>>

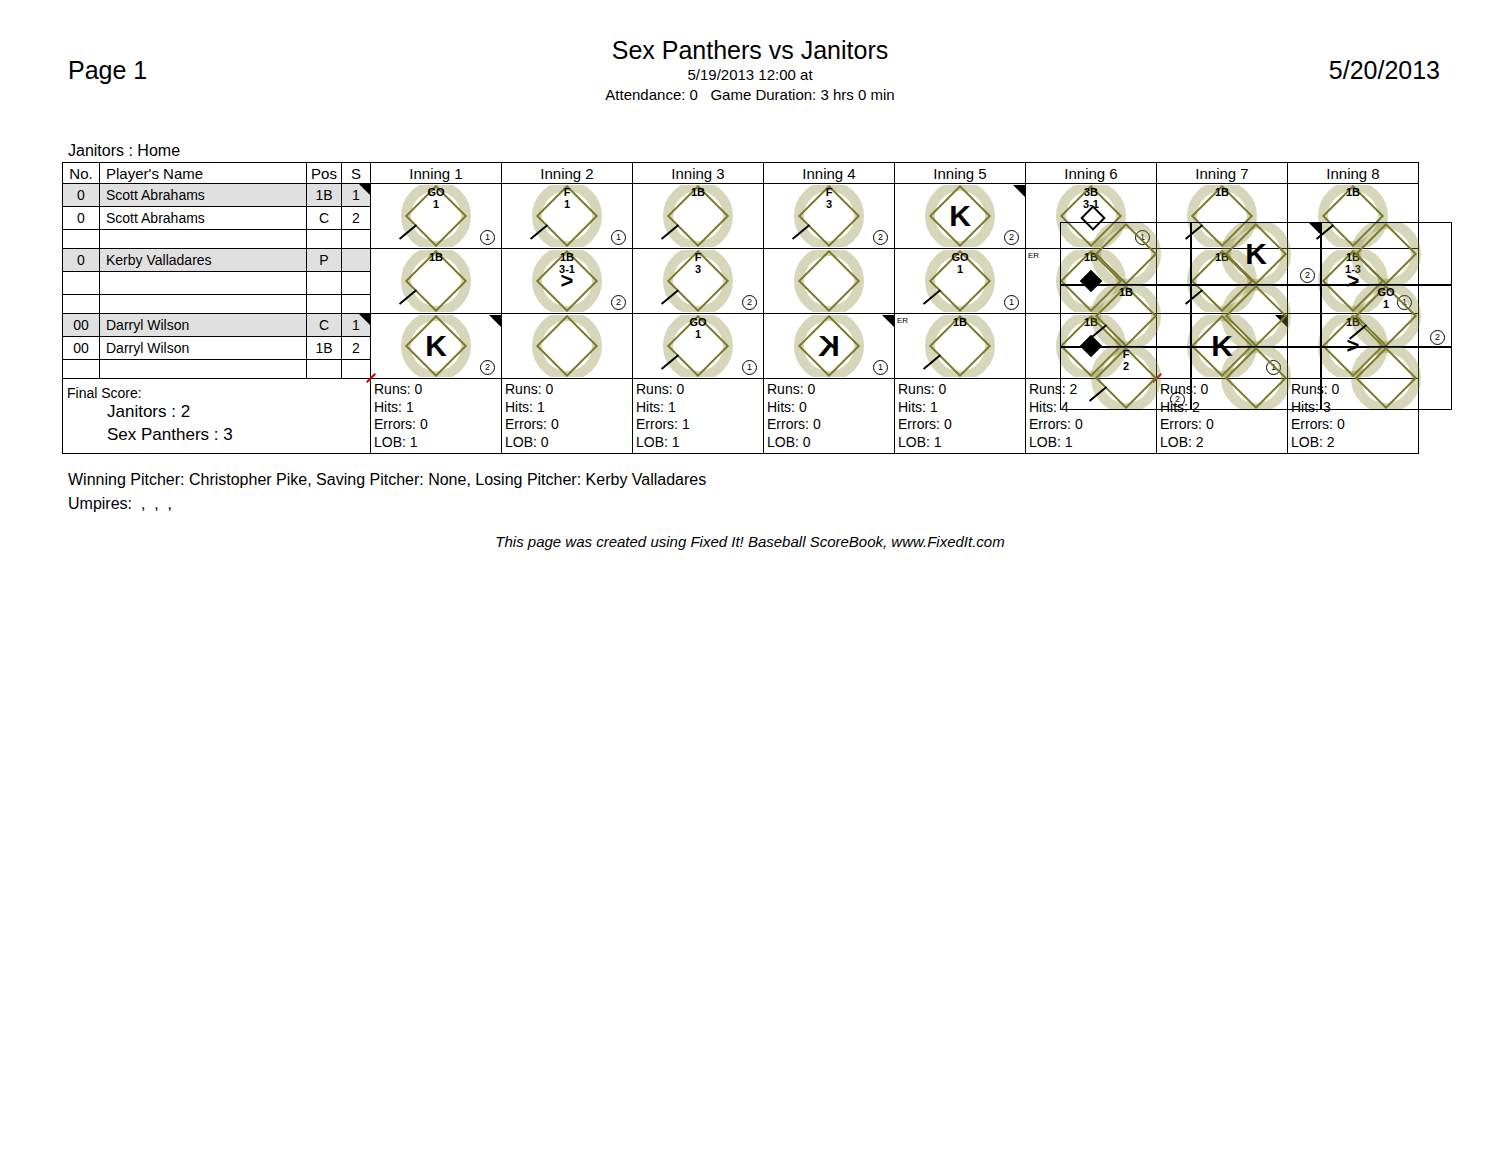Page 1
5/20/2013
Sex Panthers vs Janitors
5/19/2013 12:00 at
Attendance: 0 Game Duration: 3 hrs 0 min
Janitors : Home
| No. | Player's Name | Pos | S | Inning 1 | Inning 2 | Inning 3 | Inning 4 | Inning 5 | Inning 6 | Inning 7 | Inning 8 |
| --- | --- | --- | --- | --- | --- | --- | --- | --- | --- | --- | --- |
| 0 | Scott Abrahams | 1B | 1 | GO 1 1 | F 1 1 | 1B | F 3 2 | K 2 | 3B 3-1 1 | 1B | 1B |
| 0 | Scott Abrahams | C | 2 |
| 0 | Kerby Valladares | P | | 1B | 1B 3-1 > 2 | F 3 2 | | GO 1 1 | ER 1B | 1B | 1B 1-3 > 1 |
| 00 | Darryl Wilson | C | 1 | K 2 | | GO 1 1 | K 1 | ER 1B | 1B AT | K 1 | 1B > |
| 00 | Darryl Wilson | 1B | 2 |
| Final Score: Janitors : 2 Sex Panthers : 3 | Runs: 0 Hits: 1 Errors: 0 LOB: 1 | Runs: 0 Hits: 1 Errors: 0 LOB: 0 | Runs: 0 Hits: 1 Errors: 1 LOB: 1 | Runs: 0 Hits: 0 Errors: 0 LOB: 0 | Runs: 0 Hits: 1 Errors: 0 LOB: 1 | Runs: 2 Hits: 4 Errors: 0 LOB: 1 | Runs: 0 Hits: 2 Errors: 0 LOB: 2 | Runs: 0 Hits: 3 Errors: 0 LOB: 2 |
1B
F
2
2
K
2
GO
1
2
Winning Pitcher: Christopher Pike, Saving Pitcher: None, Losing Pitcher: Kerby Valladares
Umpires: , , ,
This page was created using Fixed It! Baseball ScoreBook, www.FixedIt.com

<<

§ WHAT THE EXERCISE ASKS
Lines from the records above that hold "Panthers" are the ones to list.

§ SOLUTION TO THIS TASK
Sex Panthers vs Janitors
| Final Score: Janitors : 2 Sex Panthers : 3 | Runs: 0 Hits: 1 Errors: 0 LOB: 1 | Runs: 0 Hits: 1 Errors: 0 LOB: 0 | Runs: 0 Hits: 1 Errors: 1 LOB: 1 | Runs: 0 Hits: 0 Errors: 0 LOB: 0 | Runs: 0 Hits: 1 Errors: 0 LOB: 1 | Runs: 2 Hits: 4 Errors: 0 LOB: 1 | Runs: 0 Hits: 2 Errors: 0 LOB: 2 | Runs: 0 Hits: 3 Errors: 0 LOB: 2 |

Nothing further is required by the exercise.